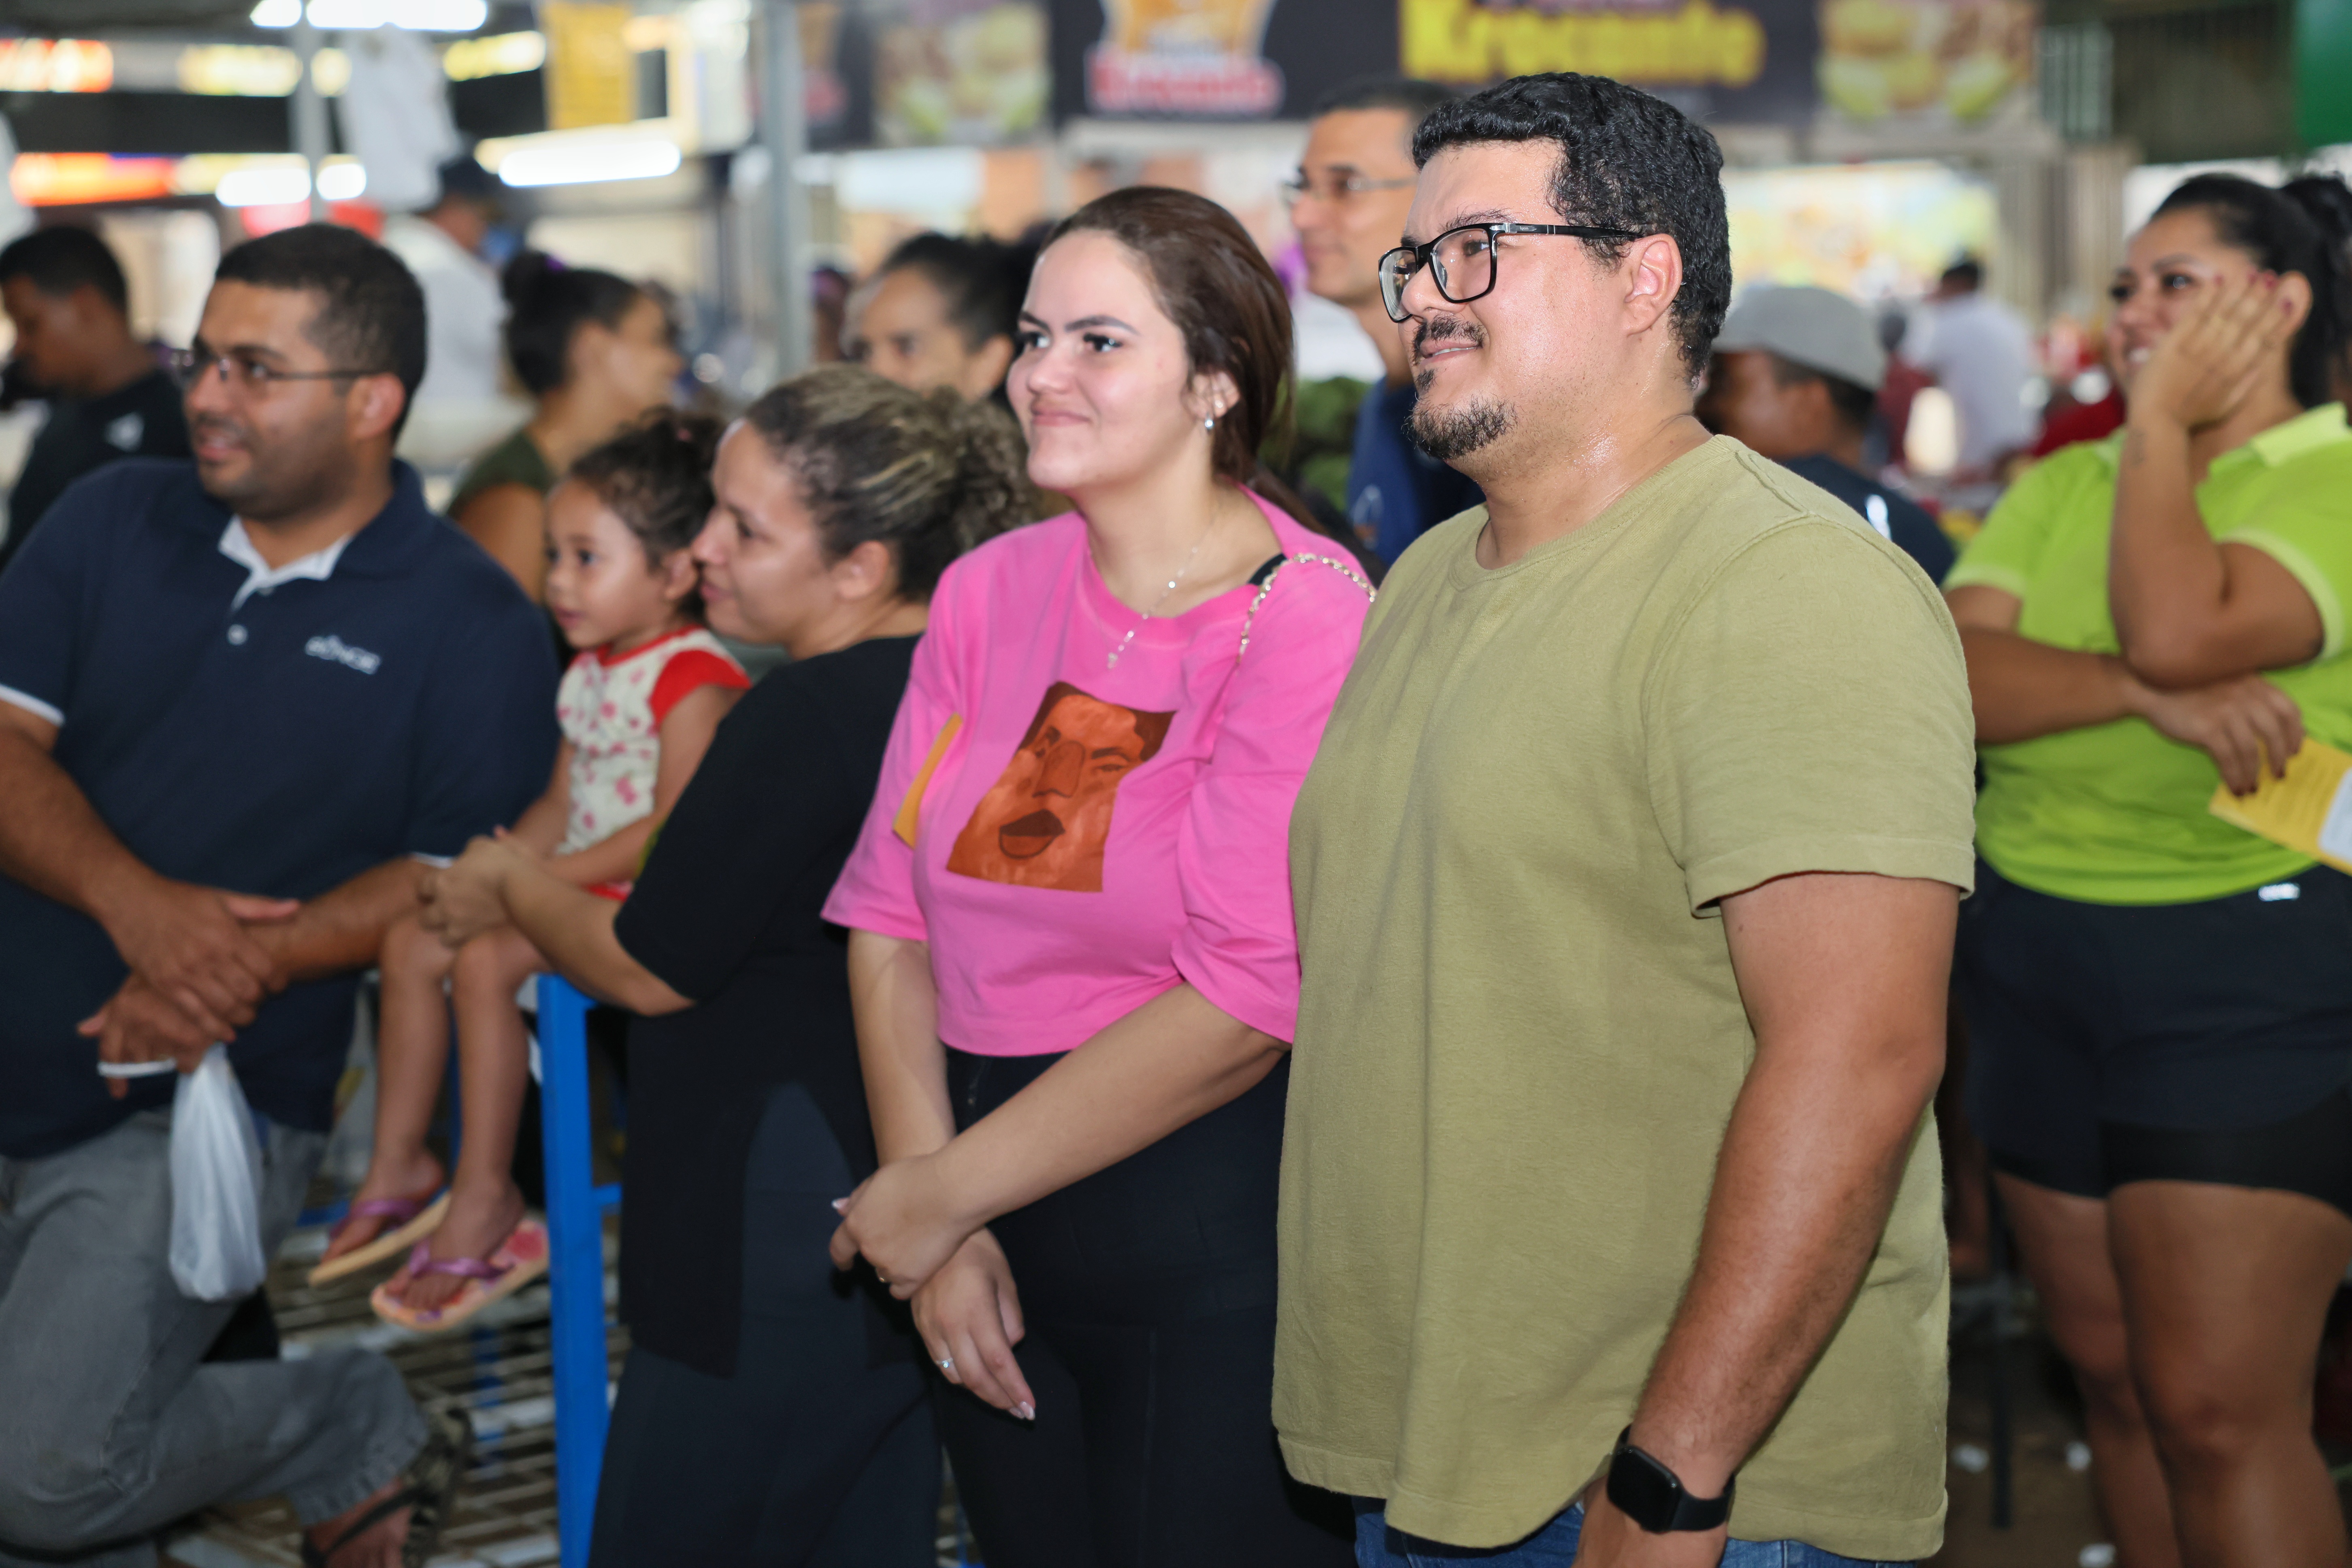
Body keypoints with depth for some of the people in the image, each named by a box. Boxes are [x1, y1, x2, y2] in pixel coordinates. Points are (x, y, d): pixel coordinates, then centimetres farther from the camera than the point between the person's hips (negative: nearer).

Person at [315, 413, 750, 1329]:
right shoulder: (590, 674, 14)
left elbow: (675, 827, -24)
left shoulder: (695, 679, -17)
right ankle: (398, 1166, 11)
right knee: (411, 941, 3)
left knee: (484, 959, -26)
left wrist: (539, 881, -24)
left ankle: (485, 1198, -17)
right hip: (581, 884, 10)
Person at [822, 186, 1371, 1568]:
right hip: (1000, 1258, 6)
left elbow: (1245, 1003, -19)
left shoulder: (1304, 617, -13)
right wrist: (937, 1235, -6)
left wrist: (947, 1192, -13)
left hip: (1218, 1254, -5)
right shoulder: (990, 592, 6)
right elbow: (891, 914, 4)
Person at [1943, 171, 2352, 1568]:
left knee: (2220, 1409, -7)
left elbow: (2181, 629, -26)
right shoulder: (2060, 489, 10)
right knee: (2115, 1377, 12)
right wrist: (2150, 699, -23)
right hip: (2039, 963, 6)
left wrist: (2164, 419, -12)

########################################

Transcribe the full listing above exactly, with the images removed.

- **RESULT FOR THIS TASK**:
Body keypoints with depth for some of the people in the image, each named by a box. Boxes are [x1, y1, x2, y2] in pixel coordinates. Points are (x, y, d): pixel coordinates, then centimetres farther from the camera than the point between the person's hips (negative: nearer).

Person at [315, 413, 750, 1329]:
right shoulder: (590, 674, 14)
left elbow: (675, 827, -24)
left shoulder: (695, 679, -17)
right ankle: (398, 1166, 11)
right knee: (411, 941, 3)
left knee: (484, 959, -26)
left wrist: (539, 881, -24)
left ankle: (485, 1198, -17)
right hip: (581, 884, 10)
Person at [822, 186, 1371, 1568]:
right hip: (1000, 1258, 6)
left elbow: (1245, 1003, -19)
left shoulder: (1304, 617, -13)
right wrist: (937, 1235, -6)
left wrist: (947, 1192, -13)
left hip: (1218, 1254, -5)
right shoulder: (990, 592, 6)
right elbow: (891, 914, 4)
Person at [1943, 171, 2352, 1568]:
left knee: (2220, 1409, -7)
left elbow: (2181, 629, -26)
right shoulder: (2060, 489, 10)
right knee: (2115, 1377, 12)
right wrist: (2150, 699, -23)
right hip: (2039, 963, 6)
left wrist: (2164, 419, -12)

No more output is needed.